--- Source extract ---
It’s everywhere & it hits every sense, sometimes all at
once.
You can’t just walk by a patisserie with the aroma of
fresh-baked petits pains au chocolat. You breathe in the fragrance, you see the
displays of breads & pastries in the window, & if you’re like me, you
buy a petit pain so you can hold it, warm & flaky, & bite into
perfection that melts on the tongue. Pass it down with strong coffee (yes, my
two loves: coffee & chocolate).
A moment of indecision: keep walking or sit at a small
table?
I set down my little package & coffee gratefully, &
add people-watching to the pleasures.
Living, breathing, walking art. French people know how to
dress, how to make the most of what they’ve got. They invented the wonderful
term: beaute laide, or ugly beauty. Someone
who is not classically, symmetrically beautiful, but who has a je ne sais quoi that creates the
illusion of beauty, or something more. I see it in the movie stars they love
& in the people who pass me. My unofficial verdict? The art of dressing
well & looking French is a mix of two things: the appearance of utter
confidence & utter effortlessness. Note I said “appearance.” Your hair
falls in softly tousled waves, your top shirt buttons are open because you
can’t be bothered, your make-up subtle because who has time … but your skirt
and jacket fit like gloves, & your shoes & accessories are gorgeous.
Unforced elegance.
A city of museums, cathedrals, fashion, ethnic
neighborhoods—a city that values the art of being human. Around every corner
you stumble into art. And by art, I mean not only the magnificence of the
sculptures & paintings at the museums that fill this city, but the
heightening of daily life, the awareness that life itself is an art, & that
every moment deserves focus & awareness.
The small church of St. Severin. After the massive, gloomy hunchback-haunted
grandeur of Notre-Dame, St. Severin seems cozy—if you can say that about a dark
church. What I like are the columns shaped like palm trees & the abstract
vivid stained glass windows, the straw-woven chairs that evoke the
Mediterranean.
The waitresses dressed in beautifully fitted black &
white at the wonderful, touristy Relais de l’Entrecote. Smiling & precise,
as if moving through the steps of a dance only they hear, they set the red,
green, blue & yellow tables. Outside, on the sidewalk, the line forms to
wait for 7:00, when they can enter to eat steak & fries.
On a weekday night the cafes are crowded with people
drinking good wine & eating under bright moon, talking & laughing. Savoir vivre—the art of living life. An
art I wish we’d remember more often in the States.
Enter the Hotel Sully near the Bastille, walk through to the garden, & you will emerge in the Place de Vosges, Paris’s oldest square, lined by a mysteriously shadowed corridor. Keep walking, & you find yourself in the Marais, the old Jewish quarter. Now a network of trendy stores, galleries & cafes, but there is the wonderful surprise of the rue des Rosiers with its Hebrew signs, store windows with sacred books, & tiny restaurants offering kosher falafel & shwarma, just like in Jerusalem. Stand in line at l’As de Falafel with a dozen others, buy a falafel in pita stuffed to the brim, take it to a small shady park around the corner, & sit on a bench for more people-watching. Paris—like every European city—is multicultural, & I hear French spoke in many different accents.
I wander through the Musee d’Orsay—one of the most breathtaking museums in the world—and wander back out, dazed by the lights in Van Gogh’s Starry Night & Carpeaux’ smiling marble dancers, to the banks of the Seine, where vendors sell old books, magazines, posters & postcards, & lovers kiss on the steps leading to the river. I have the urge to dance up & down the steps like Gene Kelly in An American in Paris.
Instead I sit on the top step, chin in hand, & stare at the sun setting over the Seine.
But I can’t stop my feet from tapping out the melody.

--- Record extracts ---

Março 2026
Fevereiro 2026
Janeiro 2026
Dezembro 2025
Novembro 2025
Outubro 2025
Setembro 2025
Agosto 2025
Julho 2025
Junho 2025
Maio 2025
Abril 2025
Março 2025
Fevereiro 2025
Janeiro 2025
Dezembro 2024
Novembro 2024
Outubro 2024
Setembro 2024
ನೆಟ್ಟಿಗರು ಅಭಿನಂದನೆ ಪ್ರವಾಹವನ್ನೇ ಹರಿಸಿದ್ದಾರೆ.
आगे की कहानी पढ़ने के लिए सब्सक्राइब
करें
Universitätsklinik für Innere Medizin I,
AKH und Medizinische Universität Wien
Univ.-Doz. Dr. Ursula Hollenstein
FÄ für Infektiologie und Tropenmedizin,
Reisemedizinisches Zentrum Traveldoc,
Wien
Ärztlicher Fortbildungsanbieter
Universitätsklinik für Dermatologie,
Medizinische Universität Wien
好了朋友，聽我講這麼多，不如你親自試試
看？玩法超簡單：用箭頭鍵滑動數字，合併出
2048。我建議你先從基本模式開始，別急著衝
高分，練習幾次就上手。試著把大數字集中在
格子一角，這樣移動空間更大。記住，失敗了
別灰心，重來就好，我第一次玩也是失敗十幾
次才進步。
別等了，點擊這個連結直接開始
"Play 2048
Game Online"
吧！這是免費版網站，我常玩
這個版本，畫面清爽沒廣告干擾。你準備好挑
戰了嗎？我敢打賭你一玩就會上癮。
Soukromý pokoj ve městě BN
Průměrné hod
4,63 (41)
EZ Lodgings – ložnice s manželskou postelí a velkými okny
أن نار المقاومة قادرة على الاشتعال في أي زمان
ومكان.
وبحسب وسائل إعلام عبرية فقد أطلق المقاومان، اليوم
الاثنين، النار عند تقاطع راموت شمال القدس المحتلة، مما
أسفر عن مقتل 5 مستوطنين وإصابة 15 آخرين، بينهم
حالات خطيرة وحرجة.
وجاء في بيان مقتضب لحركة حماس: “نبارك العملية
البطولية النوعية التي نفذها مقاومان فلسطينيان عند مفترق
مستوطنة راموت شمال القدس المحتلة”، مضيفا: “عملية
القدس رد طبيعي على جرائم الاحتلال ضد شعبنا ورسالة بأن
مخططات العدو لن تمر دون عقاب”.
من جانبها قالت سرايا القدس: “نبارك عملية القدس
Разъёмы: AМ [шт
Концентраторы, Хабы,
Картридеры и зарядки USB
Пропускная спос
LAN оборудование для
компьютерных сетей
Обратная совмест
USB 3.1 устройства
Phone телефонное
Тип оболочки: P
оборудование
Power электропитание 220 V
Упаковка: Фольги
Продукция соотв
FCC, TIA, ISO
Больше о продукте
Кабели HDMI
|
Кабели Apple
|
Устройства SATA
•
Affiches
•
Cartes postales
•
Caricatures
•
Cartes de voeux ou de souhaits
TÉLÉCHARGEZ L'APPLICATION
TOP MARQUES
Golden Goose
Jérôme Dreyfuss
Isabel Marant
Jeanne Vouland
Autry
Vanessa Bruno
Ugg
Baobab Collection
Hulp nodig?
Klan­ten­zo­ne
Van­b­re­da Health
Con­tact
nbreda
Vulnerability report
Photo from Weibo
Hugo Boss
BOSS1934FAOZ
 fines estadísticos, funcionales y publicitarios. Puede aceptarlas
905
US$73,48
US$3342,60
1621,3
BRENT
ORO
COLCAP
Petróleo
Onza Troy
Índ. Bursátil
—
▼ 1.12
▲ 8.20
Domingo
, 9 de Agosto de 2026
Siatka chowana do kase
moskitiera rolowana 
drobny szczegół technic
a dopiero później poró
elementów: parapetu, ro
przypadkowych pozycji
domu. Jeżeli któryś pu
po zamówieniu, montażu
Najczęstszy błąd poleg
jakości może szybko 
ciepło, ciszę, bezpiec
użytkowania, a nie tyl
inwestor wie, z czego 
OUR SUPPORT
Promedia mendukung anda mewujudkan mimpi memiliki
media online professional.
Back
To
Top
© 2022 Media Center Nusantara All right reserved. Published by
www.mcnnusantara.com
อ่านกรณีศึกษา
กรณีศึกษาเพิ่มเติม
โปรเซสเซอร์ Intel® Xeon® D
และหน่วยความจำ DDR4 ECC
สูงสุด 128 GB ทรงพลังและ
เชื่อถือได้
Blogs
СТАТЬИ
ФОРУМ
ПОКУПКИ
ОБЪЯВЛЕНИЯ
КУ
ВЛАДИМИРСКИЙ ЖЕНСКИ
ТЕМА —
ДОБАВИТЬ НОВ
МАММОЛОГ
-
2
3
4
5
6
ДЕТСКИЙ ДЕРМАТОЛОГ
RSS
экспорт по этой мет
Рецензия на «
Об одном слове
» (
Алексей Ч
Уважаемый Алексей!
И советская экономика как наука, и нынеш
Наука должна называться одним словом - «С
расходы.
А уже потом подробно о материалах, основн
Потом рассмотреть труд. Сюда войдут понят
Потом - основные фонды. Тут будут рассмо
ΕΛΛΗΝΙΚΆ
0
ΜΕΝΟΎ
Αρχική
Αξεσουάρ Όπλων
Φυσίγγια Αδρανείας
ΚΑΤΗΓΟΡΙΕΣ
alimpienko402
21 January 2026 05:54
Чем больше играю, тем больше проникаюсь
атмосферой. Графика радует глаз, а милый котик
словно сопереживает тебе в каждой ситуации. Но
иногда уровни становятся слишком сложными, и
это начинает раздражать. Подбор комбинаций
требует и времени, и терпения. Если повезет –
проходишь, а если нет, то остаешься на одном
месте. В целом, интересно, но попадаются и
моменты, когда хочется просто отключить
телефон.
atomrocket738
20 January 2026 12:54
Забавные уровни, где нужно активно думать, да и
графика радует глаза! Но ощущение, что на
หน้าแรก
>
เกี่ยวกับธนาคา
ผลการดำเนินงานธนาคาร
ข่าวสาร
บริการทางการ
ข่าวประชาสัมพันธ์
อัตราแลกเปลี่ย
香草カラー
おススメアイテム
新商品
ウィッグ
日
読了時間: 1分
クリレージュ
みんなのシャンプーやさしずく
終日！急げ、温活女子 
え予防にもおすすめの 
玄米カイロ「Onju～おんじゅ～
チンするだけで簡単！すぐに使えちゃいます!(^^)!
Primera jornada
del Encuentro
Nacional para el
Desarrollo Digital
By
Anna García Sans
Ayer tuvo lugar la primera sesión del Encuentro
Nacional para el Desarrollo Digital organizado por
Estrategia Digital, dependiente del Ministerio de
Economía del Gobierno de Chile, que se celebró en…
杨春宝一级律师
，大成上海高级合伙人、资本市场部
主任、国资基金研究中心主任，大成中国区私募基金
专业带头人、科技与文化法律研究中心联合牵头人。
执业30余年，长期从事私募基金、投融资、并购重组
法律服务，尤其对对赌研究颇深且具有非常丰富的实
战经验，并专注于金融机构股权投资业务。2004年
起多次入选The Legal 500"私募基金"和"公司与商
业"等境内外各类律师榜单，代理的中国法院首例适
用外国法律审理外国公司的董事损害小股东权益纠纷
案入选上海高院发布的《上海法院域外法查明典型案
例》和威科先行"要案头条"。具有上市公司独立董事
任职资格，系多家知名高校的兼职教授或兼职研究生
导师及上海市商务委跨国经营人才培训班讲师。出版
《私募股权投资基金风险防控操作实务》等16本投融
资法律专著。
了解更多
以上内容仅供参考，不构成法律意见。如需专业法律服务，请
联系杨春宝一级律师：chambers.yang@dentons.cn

--- Questions on the material ---
A: In the essay about Paris, what does the French term "beaute laide" mean?
B: Copy the passage of the essay about Paris from "Unforced elegance." up to and including "Mediterranean.".
The records have no connection to the essay about Paris.

--- Answers to the problems ---
A: Ugly beauty.

B:
Unforced elegance.
A city of museums, cathedrals, fashion, ethnic
neighborhoods—a city that values the art of being human. Around every corner
you stumble into art. And by art, I mean not only the magnificence of the
sculptures & paintings at the museums that fill this city, but the
heightening of daily life, the awareness that life itself is an art, & that
every moment deserves focus & awareness.
The small church of St. Severin. After the massive, gloomy hunchback-haunted
grandeur of Notre-Dame, St. Severin seems cozy—if you can say that about a dark
church. What I like are the columns shaped like palm trees & the abstract
vivid stained glass windows, the straw-woven chairs that evoke the
Mediterranean.